Some servers under Failed Category in Job details view show up as Suspended by System.	This occurs is when a server was not upgraded due to multiple failure during a bulk upgrade process When an error occurs during bulk upgrade process, Control Center Director will continue to process remaining upgrade operations provided it meets the failure percentage threshold set. For example, for a batch size of 30 servers, if 15 jobs fail (50%) server status is displayed as `Suspended by System`. Failure percentage is set to 40% by default and can be modified by the Administrator. Edit the `failurePercentage` property in `DeploymentService.xml` available at:conf/services/system. `stopEngine/runEngine` utility for changes to come into effect.

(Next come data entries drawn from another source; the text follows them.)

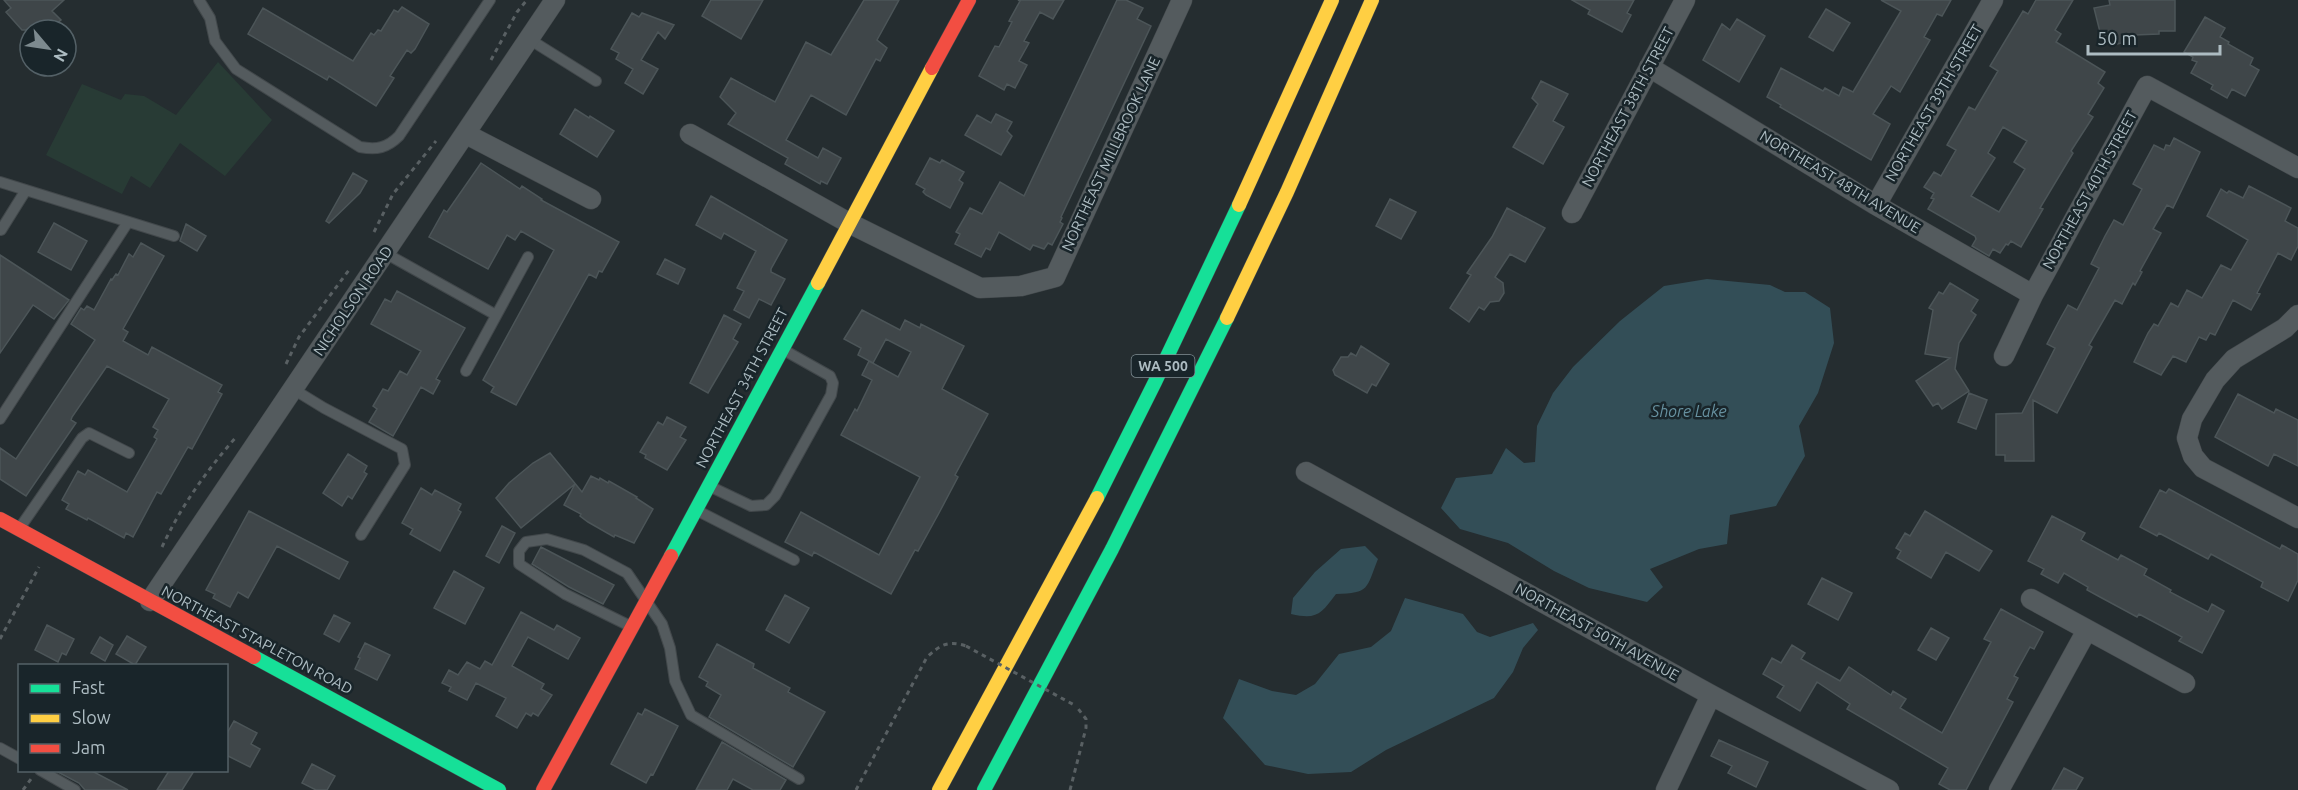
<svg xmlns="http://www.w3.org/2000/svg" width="2298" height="790" viewBox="0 0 2298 790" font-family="Ubuntu,sans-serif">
	<rect width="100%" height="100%" fill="#252d30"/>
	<!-- green -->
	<path fill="#283b35" d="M218,62L272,120L225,176L180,143L150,188L131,176L122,194L46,155L82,84L121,100L125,94L144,96L176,115Z"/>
	<!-- water -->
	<path fill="#334e57" d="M1707,279L1770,285L1785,292H1805L1830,308L1834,343L1818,393L1799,426L1805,456L1776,506L1730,515L1727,544L1699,549L1650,569L1663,587L1647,602L1589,588L1554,571L1508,543L1460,529L1441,508L1456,478L1492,474L1506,448L1524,463L1535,462L1537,426L1553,393L1573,367L1620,321L1664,286Z
		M1365,546L1378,559C1366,589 1370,593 1336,594C1321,614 1317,620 1291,614L1293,598L1315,572L1341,549Z
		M1405,598L1463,614L1477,632L1490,637L1533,623L1538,630L1523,648L1513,672L1494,698L1386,750L1351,772L1308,774L1265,765L1223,718L1239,679L1272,691L1296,695L1315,684L1339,654L1371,647L1391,631Z"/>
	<!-- building -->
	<path fill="#3f4649" stroke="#4c5558" stroke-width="1.5" fill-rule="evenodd" d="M4,0H64L52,11L61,20L49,30H22L6,12L11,8Z
		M711,0H763L741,39L702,16Z
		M864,0H899L877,40L887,48L880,61L876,59L846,115L811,95L786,140L818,158L823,148L841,158L827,184L821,181L820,184L785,164L788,158L728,124L736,113L720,97L731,78L775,102L806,42L831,55Z
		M1018,0H1064L1053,19L1040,12L1024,41L1029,43L1019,61L1027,65L1015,88L1007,84L1004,90L979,76L995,46L999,47L1012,22L1009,21L1020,1Z
		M1117,0H1126L1143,8L1137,19L1151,26L1061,217L1062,218L1060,222L1063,224L1052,245L1048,243L1044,249L1033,245L1030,250L999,232L990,250L986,248L981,257L955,244L960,234L956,232L970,208L982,214L1000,182L1024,196Z
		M1572,0H1634L1627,13L1631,15L1622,32L1588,14L1590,10Z
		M1881,0H1951L1942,16L1937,14L1924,37L1930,40L1900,92L1891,86L1873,114L1890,124L1871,160L1780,107L1781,105L1767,97L1781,68L1823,91L1825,88L1839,96L1843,87L1853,92L1901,11Z
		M2036,0H2073L2055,30L2061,34L2056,42L2105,72L2098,83L2104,88L2088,114L2093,117L2071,151L2073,153L2040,208L2043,209L2021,247L2011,241L2008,245L2006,244L2000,253L1993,249L1989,256L1972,246L1976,239L1975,236L1928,209L1934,199L1931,198L1934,193L1924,187L1934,172L1941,176L1956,150L1947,145L1969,107L1975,110L1998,71L1990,66L2023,11L2028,14ZM2003,127L2027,141L2014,162L2025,169L1999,212L1971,196L1995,158L1988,153Z
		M2109,0H2175V31H2159V34L2134,35L2135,40L2117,44L2115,33L2101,36L2094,8L2110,5Z
		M402,7L429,24L415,49L411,53L407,50L390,76L394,78L376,106L329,76L327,80L248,34L263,8L353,61L371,33L374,35L378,30L381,31L394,10L398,12Z
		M1826,9L1850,23L1833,51L1809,37Z
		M632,13L639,17L642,13L674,25L665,39L658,32L641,60L658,69L643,94L625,83L633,69L616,59L619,53L611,49Z
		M2205,17L2225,28L2220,37L2229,42L2228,44L2253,58L2250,65L2259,70L2245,96L2232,89L2227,98L2211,89L2213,85L2191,73L2197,62L2192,60L2193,57L2184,52Z
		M1737,19L1765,36L1739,82L1703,60L1722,24L1730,30Z
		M1541,81L1568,94L1553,121L1564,127L1543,164L1513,147L1538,104L1532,98Z
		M575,109L589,118L590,116L614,131L597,157L560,134Z
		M996,114L1012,122L1007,131L1012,136L1001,155L965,135L977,115L991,123Z
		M2174,138L2200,152L2173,208L2167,205L2153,229L2161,233L2140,271L2142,272L2135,285L2133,283L2122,304L2115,300L2089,345L2092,347L2057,413L2033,400L2034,461H2005V455H1996V414L2022,413L2055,348L2047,344L2059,321L2068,305L2077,310L2099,268L2091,264L2105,236L2114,220L2123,225L2142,189L2133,184L2154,145L2164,150L2166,145L2170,146Z
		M930,158L940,163L942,160L964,172L959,180L963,183L950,208L926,195L923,192L925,189L916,184Z
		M481,163L520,189L522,186L542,199L541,200L619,242L602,272L599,271L596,278L589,274L516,405L491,392L494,387L483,380L554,250L521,231L515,240L507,235L488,269L429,237L444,210L447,212Z
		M353,173L367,181L360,193L329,223L326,221Z
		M2249,186L2291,208L2285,221L2298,228V246L2291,260L2278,253L2257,293L2260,294L2251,310L2233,300L2215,335L2210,333L2206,340L2199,337L2186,362L2173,356L2161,375L2134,362L2148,333L2154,324L2158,326L2171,303L2178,307L2187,290L2202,298L2221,265L2231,270L2248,240L2207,216L2221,189L2227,193L2229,191L2243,198Z
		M711,196L787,240L771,269V272L785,279L771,305L759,299L749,318L734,310L744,291L737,288L756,251L724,233L721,239L696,225Z
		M1390,199L1416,212L1401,239L1376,226Z
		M1507,208L1545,228L1525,262L1510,254L1495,277L1503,283L1504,293L1499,301L1490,302L1484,310L1479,307L1469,322L1450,308L1471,275L1467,273L1492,237Z
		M54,223L87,241L71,270L38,252Z
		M186,224L206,236L197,251L180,241Z
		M141,243L164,256L123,329L128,332L123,341L148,355L152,347L222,385L218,392L222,394L192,449L188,447L161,494L157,492L133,537L126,533L124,538L88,518L87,520L66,509L69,504L62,500L78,471L85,475L88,470L127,492L157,439L154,437L158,430L153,427L169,399L107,366L72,417L71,420L76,423L26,496L0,479V448L16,459L95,340L71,324L81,308L84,310L87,306L94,310L111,279L112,280L116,274L118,275L129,254L133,257Z
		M0,255L69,300L54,319L33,305L0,353Z
		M665,259L685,269L678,284L657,274Z
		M1950,283L1978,300L1971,311L1976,315L1959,343L1955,369L1969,391L1942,409L1938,403L1933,406L1916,381L1950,358L1925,354L1933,310L1929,308L1939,292L1943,294Z
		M397,291L465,328L436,379L440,381L433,394L421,387L393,436L369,422L377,409L373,406L383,389L388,391L400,371L407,375L421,351L371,324L385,299L391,302Z
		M862,310L900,330L905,320L920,328L921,324L964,346L942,389L988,414L955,475L958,477L939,513L918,551L915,550L891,594L814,552L812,556L785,542L801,512L879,555L920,477L841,435L855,409L857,411L872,380L862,375L869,361L898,377L911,352L886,339L873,363L858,355L861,348L844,339Z
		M724,315L741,324L733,339L738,342L708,393L690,383Z
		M1361,346L1389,364L1376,386L1372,384L1367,393L1335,375L1333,370L1341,357H1348L1351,353L1356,356Z
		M1969,393L1987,400L1976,429L1958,422Z
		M2238,394L2274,413L2276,409L2298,420V466L2274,454L2268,466L2215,437Z
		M667,417L686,427L680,437L686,440L667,470L645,458L646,455L640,452L658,422L663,425Z
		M550,453L582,492L591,476L599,480L600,478L608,483L609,481L637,497L636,498L653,509L634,543L615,535L614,537L588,522L580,516L581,514L564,505L575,484L521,528L496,498L509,483L533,463Z
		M348,454L367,466L364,472L367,474L352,499L348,496L342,506L323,493Z
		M421,488L432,495L435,490L461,504L458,510L461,512L440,551L410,534L413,529L402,523Z
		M2169,489L2280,549L2282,545L2298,554V580L2288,601L2261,587L2263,582L2211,554L2208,559L2159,533L2157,536L2140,527L2160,490L2166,493Z
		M249,511L348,562L339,579L277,546L248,598L238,592L230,607L213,598L215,594L206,590Z
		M1925,511L1992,551L1979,571L1946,552L1931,578L1897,558L1901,551L1896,548L1905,533L1910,536Z
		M2052,516L2085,533L2081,540L2118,560L2121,555L2147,569L2144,575L2171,590L2170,592L2208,612L2212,604L2224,611L2202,653L2179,641L2182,637L2139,614L2137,617L2100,597L2087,590L2088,587L2064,573L2058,583L2041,574L2044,569L2028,561Z
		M502,526L515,533L499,563L486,556Z
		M541,547L614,585L603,604L569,587L532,564Z
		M454,571L484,588L465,624L434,608Z
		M1822,578L1852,593L1838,620L1808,604Z
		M785,595L809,608L789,643L766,630Z
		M2001,609L2043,632L2034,649L2030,647L2014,676L2018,678L2007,699L2013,702L1966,790H1950L1939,784L1948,768L1847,709L1850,704L1817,682L1800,711L1777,697L1784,686L1763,674L1772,658L1781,663L1792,645L1805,653L1801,659L1840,681L1849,667L1891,695L1893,691L1906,699L1900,708L1942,733L1991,642L1984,639Z
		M521,612L554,630L557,625L580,638L568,659L528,637L512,666L544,684L541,689L552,695L538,716L533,713L531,716L526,713L517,728L496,716L506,698L476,683L467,700L449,691L451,687L442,683L449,670L458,675L467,662L480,669L485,661L492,665Z
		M334,615L350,623L339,642L324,634Z
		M47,625L74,639L66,655L62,653L58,662L35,650Z
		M1931,628L1949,638L1936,660L1918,650Z
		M127,636L146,647L135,665L116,654Z
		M100,637L113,645L105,661L91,653Z
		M365,643L390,655L377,680L355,669L360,658L358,657Z
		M717,644L754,664L753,668L790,688L788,692L825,712L793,767L709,717L721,695L706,686L708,682L699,677Z
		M645,709L678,726L653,775L651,774L646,783L611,764L638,713L642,715Z
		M234,721L257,733L251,744L260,749L250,767L226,755V735Z
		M1719,740L1768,762L1756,787L1728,773L1732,766L1711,756Z
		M722,742L786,780L780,790H753L733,779L727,790H696Z
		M312,764L335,776L327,790H316L302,783Z
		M2064,768L2083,778L2076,790H2052Z
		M56,771H92L128,790H85L79,783Z
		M169,771H194L182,790H157Z"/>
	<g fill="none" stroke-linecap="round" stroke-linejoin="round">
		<defs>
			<path id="lane" d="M199,0L210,18L215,41L236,69L360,147C377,150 387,148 399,136L490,0
				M529,39L596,81
				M0,182L174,236
				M1,230L26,190
				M385,253L496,315
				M466,371L528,257
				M293,389L324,408L402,449L405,465L361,535
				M0,419L128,222
				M709,486L751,506L766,505L775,496L831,395L833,383L830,376L782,349
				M696,510L794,560
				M19,529L82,438L89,433L129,453
				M632,627L565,594L519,564V551L526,542L547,539L584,550L627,573L662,624L670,648L675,681L691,715L799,779
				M0,748L20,759
				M40,770L75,790"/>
			<path id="street" d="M1649,67L1876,205L2033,295
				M466,134L591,199
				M690,134L849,223L980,288L1021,286L1055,277L1182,0
				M1876,205L1993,0
				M1572,213L1685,0
				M2298,315L2285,328L2234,359L2215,380L2192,419L2187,438L2193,456L2203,468L2298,518
				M2004,356L2033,295L2147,86L2298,168
				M1306,472L1711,695L1889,790
				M2031,599L2185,683
				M150,601L555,0
				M1666,790L1711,695
				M1999,790L2087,630"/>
			<path id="fast" d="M1097,498L1155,382L1239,205
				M671,556L818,283
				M254,657L499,790
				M984,790L1112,549L1227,318"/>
			<path id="slow" d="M1239,205L1332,0
				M818,283L932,68
				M1227,318L1287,192L1372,0
				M939,790L1097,498"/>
			<path id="jam" d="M932,68L969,0
				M0,519L254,657
				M543,790L671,556"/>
		</defs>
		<!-- lane casing -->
		<use href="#lane" stroke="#42484b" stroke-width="12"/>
		<!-- street casing -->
		<use href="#street" stroke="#42484b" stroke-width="21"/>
		<!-- fast casing -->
		<use href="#fast" stroke="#42484b" stroke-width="15"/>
		<!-- slow casing -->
		<use href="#slow" stroke="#42484b" stroke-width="15"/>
		<!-- jam casing -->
		<use href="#jam" stroke="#42484b" stroke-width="15"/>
		<!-- path -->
		<path stroke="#596063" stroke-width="3" stroke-dasharray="4.5 4.5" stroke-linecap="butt" d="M491,60L517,12L527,0
			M374,232L393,194L436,141
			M286,364L299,337L349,270
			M162,547C181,506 207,470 237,436
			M0,639L39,567
			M23,790L31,779
			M856,790L927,657C940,645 948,640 966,646
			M1070,790L1086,728V719L1076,706"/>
		<!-- lane -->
		<use href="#lane" stroke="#545b5e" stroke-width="10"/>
		<!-- street -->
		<use href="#street" stroke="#545b5e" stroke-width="20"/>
		<!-- fast -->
		<use href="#fast" stroke="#16e098" stroke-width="14"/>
		<!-- slow -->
		<use href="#slow" stroke="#ffcf43" stroke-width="14"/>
		<!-- jam -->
		<use href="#jam" stroke="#f24e42" stroke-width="14"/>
		<!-- path-bridge -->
		<path stroke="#596063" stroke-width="3" stroke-dasharray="4.5 4.5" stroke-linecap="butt" d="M966,646L1076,706"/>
	</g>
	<g text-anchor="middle" stroke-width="5" stroke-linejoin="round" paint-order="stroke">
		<!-- shield labels -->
		<rect fill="#19252a" stroke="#818f94" stroke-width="1.5" x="1131.5" y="355" width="63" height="22" rx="4.5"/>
		<g font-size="14" font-weight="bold" fill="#adbcc2">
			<text x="1163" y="371">WA 500</text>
		</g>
		<!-- street labels -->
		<g font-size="15" fill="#adbcc2" stroke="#19252a">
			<text transform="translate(1934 103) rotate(-60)" y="5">NORTHEAST 39TH STREET</text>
			<text transform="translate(1628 107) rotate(-62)" y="5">NORTHEAST 38TH STREET</text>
			<text transform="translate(1111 154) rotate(-65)" y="5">NORTHEAST MILLBROOK LANE</text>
			<text transform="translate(1840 182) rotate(31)" y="5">NORTHEAST 48TH AVENUE</text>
			<text transform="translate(2090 190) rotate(-61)" y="5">NORTHEAST 40TH STREET</text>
			<text transform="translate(353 301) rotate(-56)" y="5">NICHOLSON ROAD</text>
			<text transform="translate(742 388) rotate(-62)" y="5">NORTHEAST 34TH STREET</text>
			<text transform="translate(1597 632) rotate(29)" y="5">NORTHEAST 50TH AVENUE</text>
			<text transform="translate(257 640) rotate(28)" y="5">NORTHEAST STAPLETON ROAD</text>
		</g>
		<!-- water labels -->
		<g font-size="16" font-style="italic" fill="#6791a0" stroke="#19252a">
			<text x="1689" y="417">Shore Lake</text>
		</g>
	</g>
	<!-- legend -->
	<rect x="18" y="664" width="210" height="108" fill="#19252a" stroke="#546167" stroke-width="1.5"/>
	<rect x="30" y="684" width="30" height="9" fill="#16e098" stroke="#546167" stroke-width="1.5"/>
	<text x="72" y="694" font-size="18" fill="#adbcc2">Fast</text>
	<rect x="30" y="714" width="30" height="9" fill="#ffcf43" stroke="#546167" stroke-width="1.5"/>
	<text x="72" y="724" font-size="18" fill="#adbcc2">Slow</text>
	<rect x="30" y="744" width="30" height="9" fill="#f24e42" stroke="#546167" stroke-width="1.5"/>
	<text x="72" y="754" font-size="18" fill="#adbcc2">Jam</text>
	<!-- north arrow -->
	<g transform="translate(48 48) rotate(119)"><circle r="28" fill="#19252a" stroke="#546167" stroke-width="1.5"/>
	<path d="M0-4.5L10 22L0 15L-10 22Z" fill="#7d8a8f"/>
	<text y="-9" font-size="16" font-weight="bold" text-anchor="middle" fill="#adbcc2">N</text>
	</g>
	<!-- scale -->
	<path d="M2088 45v9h132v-9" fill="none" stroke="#adbcc2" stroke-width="3"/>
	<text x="2097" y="45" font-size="18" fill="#adbcc2" stroke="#19252a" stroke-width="4.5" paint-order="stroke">50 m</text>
</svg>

Server upgrade Job scheduled returns the following error: `Job marked failed as OSA from Agent not received.`	Control Center Director is set to poll Agent and wait for any response for up to 3600 seconds (default) to verify if the upgrade request is being processed. When this threshold is exceeded the Job is marked as failed with error: `Job marked failed as OSA from Agent not received`. To modify the interval edit `lastOSARecivedTimeDifferenceInSecToMarkJobFailed` property in `DeploymentService.xml` available at:conf/services/system. `stopEngine/runEngine` utility for changes to come into effect.
Is Agent polling interval by ICC Director Engine configurable?	Control Center Director Engine is set to make 3 attempts every 60 seconds to poll Agent to verify Agent activity. To modify the polling interval and number of attempts edit the following parameters in `DeploymentService.xml` available at:conf/services/system: `AgentRestCallMaxNumberOfTime` `timeBeforeNextRestCallInSec` `stopEngine/runEngine` utility for changes to come into effect. Note: Configuring Agent polling interval only applies to servers that are configured to be auto-discovered by Control Center Director.